Language models (LMs) exhibit striking capabilities on various important tasks but despite such high performance, LMs generated content are usually prone to be hallucinatory, factually incorrect, and harmful. To address this many recent works are focused on in-place updates for LMs called Interventions, which aim to update targeted properties of LMs applied, without impacting unrelated behaviors or adding excessive compute, after pretraining (and optional fine-tuning).
Usually a LLM might require multiple such interventions over a time for inference- or memory-efficiently, knowledge editing, detoxification, and unlearning. To handle such requirements researchers have come up with a novel method called composable interventions, a framework to study the effects of using multiple interventions on the same language models, featuring new metrics and a unified codebase.
When an intervention is applied to a model, it should not interfere with prior or future interventions. For example if a model is quantized it should not affect its knowledge editing intervention which was applied earlier. To manage this composable interventions framework use two metrics for composability: 1) Order-free Error, where an intervention is composable if its application leaves others’ success unimpacted, and 2) Order Sensitivity, where the combined success of multiple interventions should not depend on the order in which they are applied.
During extensive experimentation, frameworks were evaluated on composing popular methods from three emerging intervention categories—knowledge editing, model compression, and machine unlearning. Results from 310 different compositions uncover meaningful interactions: compression hinders editing and unlearning, composing interventions hinges on their order of application, and popular general-purpose metrics are inadequate for assessing composability. Taken together, findings showcase clear gaps in composability, suggesting a need for new multi-objective interventions.

**WORK TASK A**. Reproduce verbatim the stretch of the text on composable interventions from "During extensive experimentation, frameworks" through "new multi-objective interventions.".
**WORK TASK B**. Name the three intervention categories from which popular methods were composed during the experiments described in the text on composable interventions.
**WORK TASK C**. Condense the paragraph of the text on composable interventions that begins "When an intervention is applied" into a short bulleted list that keeps its main facts.

**DATA FOR ANALYSIS**.
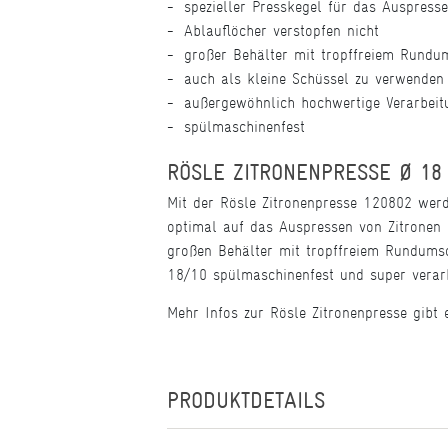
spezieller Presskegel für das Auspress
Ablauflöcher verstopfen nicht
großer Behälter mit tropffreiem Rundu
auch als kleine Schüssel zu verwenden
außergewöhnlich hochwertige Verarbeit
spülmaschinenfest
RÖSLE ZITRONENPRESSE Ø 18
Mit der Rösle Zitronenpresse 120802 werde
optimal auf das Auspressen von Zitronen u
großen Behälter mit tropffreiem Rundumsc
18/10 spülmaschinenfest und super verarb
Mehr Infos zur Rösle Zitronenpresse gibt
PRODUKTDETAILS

==

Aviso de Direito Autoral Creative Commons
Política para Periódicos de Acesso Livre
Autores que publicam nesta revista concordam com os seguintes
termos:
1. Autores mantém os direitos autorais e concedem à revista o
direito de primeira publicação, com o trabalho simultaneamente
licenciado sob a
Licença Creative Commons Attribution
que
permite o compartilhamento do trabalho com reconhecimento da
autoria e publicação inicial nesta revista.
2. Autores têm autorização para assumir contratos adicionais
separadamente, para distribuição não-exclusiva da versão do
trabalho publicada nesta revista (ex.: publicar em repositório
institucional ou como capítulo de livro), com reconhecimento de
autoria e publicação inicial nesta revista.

**EXPECTED ANSWER A**.
During extensive experimentation, frameworks were evaluated on composing popular methods from three emerging intervention categories—knowledge editing, model compression, and machine unlearning. Results from 310 different compositions uncover meaningful interactions: compression hinders editing and unlearning, composing interventions hinges on their order of application, and popular general-purpose metrics are inadequate for assessing composability. Taken together, findings showcase clear gaps in composability, suggesting a need for new multi-objective interventions.

**EXPECTED ANSWER B**.
- Knowledge editing
- Model compression
- Machine unlearning

**EXPECTED ANSWER C**.
- An intervention applied to a model should not interfere with prior or future interventions.
- Example: quantizing a model should not affect a knowledge editing intervention applied earlier.
- The composable interventions framework uses two composability metrics:
  - Order-free Error: an intervention is composable if applying it leaves the success of the others unimpacted.
  - Order Sensitivity: the combined success of multiple interventions should not depend on the order in which they are applied.